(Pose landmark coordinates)
——————————

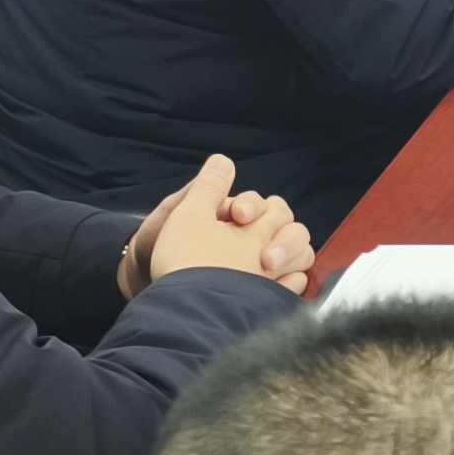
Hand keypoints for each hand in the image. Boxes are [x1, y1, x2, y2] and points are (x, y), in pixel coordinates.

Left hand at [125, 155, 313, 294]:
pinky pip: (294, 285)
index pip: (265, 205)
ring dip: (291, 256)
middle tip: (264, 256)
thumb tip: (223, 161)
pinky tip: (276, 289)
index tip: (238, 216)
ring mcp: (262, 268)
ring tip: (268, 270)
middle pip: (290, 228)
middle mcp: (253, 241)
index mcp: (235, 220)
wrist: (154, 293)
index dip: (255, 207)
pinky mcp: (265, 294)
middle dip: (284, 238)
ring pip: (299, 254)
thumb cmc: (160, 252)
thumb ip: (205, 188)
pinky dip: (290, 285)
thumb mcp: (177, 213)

——————————

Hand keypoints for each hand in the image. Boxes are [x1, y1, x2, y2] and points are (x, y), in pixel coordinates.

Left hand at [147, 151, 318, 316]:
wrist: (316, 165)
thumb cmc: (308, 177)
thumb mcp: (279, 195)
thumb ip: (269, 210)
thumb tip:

——————————

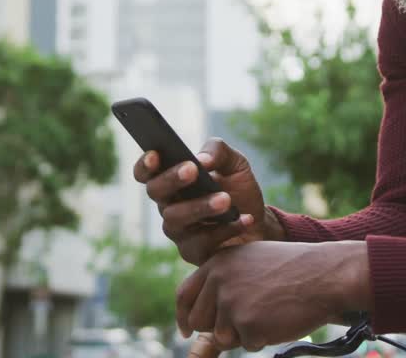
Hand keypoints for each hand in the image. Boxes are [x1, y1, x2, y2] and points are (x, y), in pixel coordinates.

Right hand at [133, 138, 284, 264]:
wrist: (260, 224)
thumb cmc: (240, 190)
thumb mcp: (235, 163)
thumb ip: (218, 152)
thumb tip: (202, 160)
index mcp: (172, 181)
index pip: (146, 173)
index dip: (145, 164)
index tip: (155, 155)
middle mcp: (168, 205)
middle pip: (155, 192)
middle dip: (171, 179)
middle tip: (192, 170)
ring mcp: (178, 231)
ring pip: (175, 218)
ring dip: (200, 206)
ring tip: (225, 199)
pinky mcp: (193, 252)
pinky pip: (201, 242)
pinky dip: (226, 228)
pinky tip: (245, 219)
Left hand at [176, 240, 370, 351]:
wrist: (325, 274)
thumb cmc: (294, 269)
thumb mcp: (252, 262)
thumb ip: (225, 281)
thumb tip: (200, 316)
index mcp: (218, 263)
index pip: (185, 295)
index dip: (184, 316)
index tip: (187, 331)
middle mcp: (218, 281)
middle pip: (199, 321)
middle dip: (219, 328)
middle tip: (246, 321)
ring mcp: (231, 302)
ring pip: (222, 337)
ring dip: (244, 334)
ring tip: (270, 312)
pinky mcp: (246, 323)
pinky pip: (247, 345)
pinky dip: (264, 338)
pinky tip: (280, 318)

——————————

Each line above from the one with "middle tip: (264, 256)" up to and including the one with "thumb mcp: (177, 213)" must be set down exactly, and no line outside that span may appear.

→ Expected output
middle tip: (264, 256)
thumb tip: (223, 161)
pinky tip: (276, 289)
index tip: (238, 216)
ring mcp: (262, 268)
ring tip: (268, 270)
middle pip: (290, 228)
middle mcp: (253, 241)
index mcp: (235, 220)
wrist: (154, 293)
index dip: (255, 207)
pinky mcp: (265, 294)
middle dip: (284, 238)
ring pip: (299, 254)
thumb cmc: (160, 252)
thumb ip: (205, 188)
pinky dip: (290, 285)
thumb mcp: (177, 213)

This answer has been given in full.